As we went to press last night, this was the state of play with two senior international employees based in Kabul a Briton working for the UN, and the acting head of the European Union mission, who is Irish. The two are threatened with expulsion from Afghanistan, after being declared a threat to national security.

The men are reliably reported to have been holding talks with Taliban representatives in Helmand Province, where a concerted international military operation against the Taliban has been in progress. The deportation order is said to have come direct from the office of President Hamid Karzai.

There is much about this story that remains murky. But it is not necessary for every detail to be clarified to understand how much is at stake. The two officials are extremely high-ranking and so, it may be assumed, pivotal to whatever strategy the UN and EU are pursuing. They are also acknowledged experts in the region. If they are forced to leave Afghanistan indefinitely and the talks being conducted yesterday were apparently as much about allowing them back as about preventing their deportation irreplaceable experience and expertise goes with them.

But it is what the expulsion orders say about relations between the government in Kabul and its international backers that is the most disturbing aspect of all. Here we have two of the top men at the UN and EU missions in Kabul travelling to Helmand in the wake of the much-trumpeted Taliban defeat at Musa Qala, and, to put no finer point on it, treating with the enemy. Mr Karzai's response suggests they were acting without his authority, and possibly against his explicit instructions.

If this is so, it is hard to see how trust between the international diplomatic presence in Afghanistan and the government of Hamid Karzai can easily be rebuilt. The UN and the EU or at least senior representatives thereof have gone behind his back and been found out. The President's already limited authority has been undercut, perhaps fatally, by some of the very people he believed were supporting him.

Which is not to argue that talking to the Taliban, or sounding out some of its representatives, is not a sensible, even desirable, objective. The return of the Taliban in the past two years, most visibly in the unruly south of Afghanistan, has reversed many of the gains made since 2002. It has weakened the central government and turned an international military mission with a mandate for reconstruction into one increasingly engaged in combat.

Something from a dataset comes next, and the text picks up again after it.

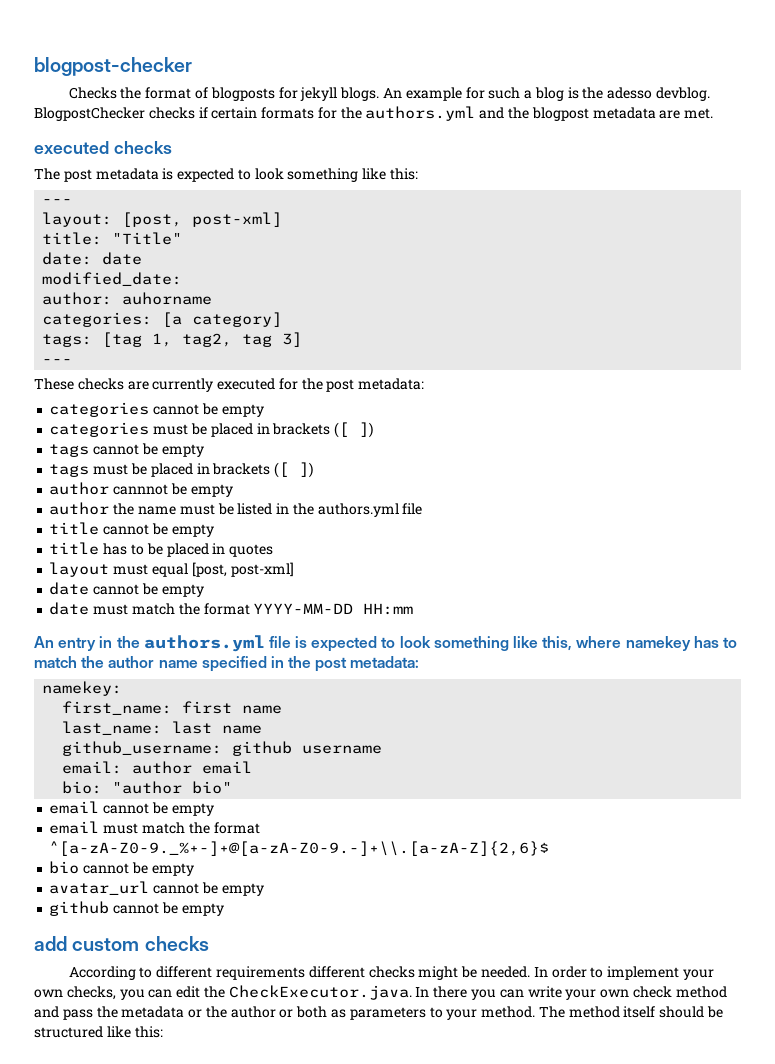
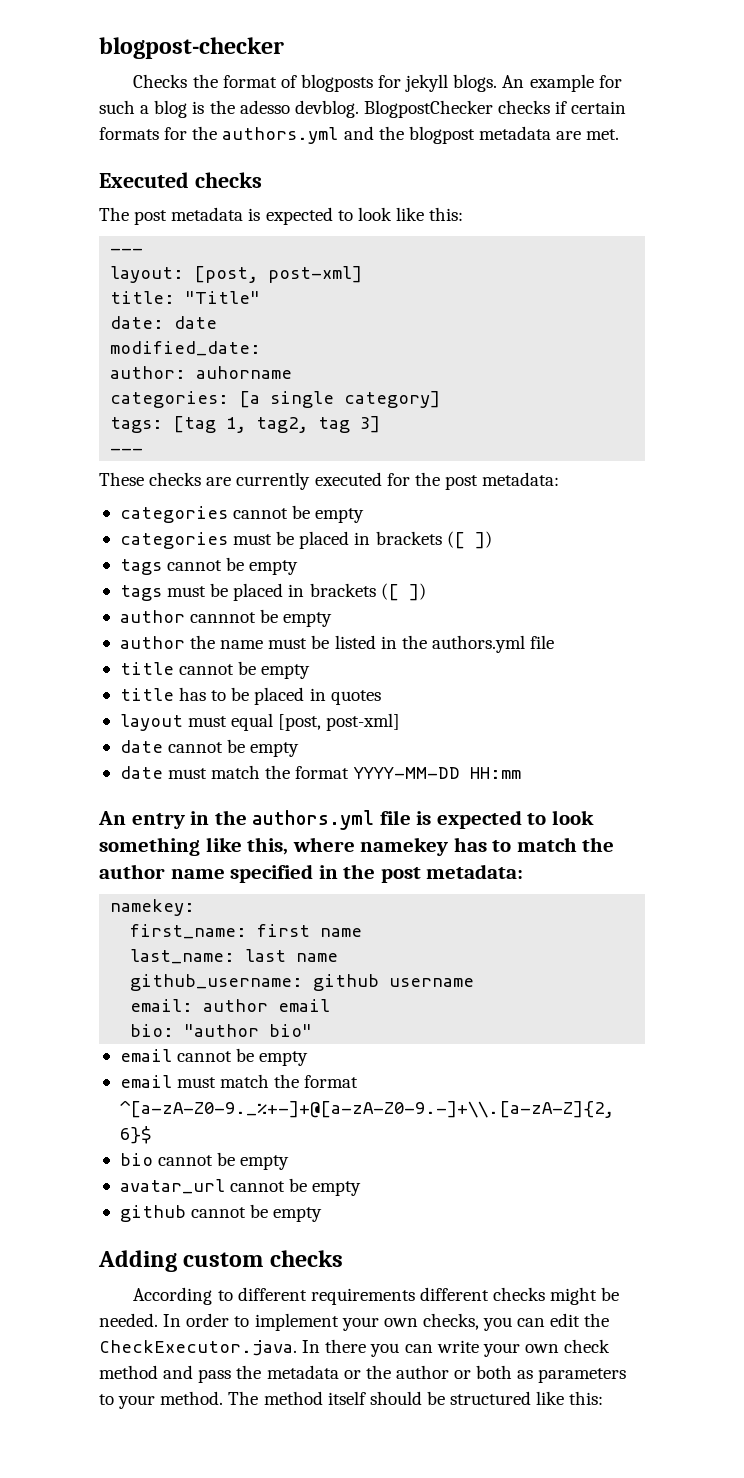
[34,141,109,154] executed -> [99,172,189,188] Executed
[287,168,359,182] something -> (392, 214) none
(183, 319) none -> [270,391,335,408] single
[34,936,67,951] add -> [98,1250,177,1272] Adding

For months a choice has been pressing: either talks would have to be broached with the Taliban, or much more military force would have to be exerted. For all the speculation about an Iraq-style "surge", however, the international appetite for more combat remains distinctly limited. And although the Prime Minister, Gordon Brown, told the Commons after his recent trip to Kabul, "We don't negotiate with the Taliban", the fluidity of definitions who is "we", what is "negotiate", precisely who are the Taliban? might have left room for manoeuvre.

At this stage, however, talks are only useful so long as they remain below the radar. To have British troops suffering losses against the Taliban one day, and a British UN official found talking to the Taliban the next, sends signals that are, at best, confused. And the pity is that this botched overture, if that is what it is, means that the real talking is now that much further away.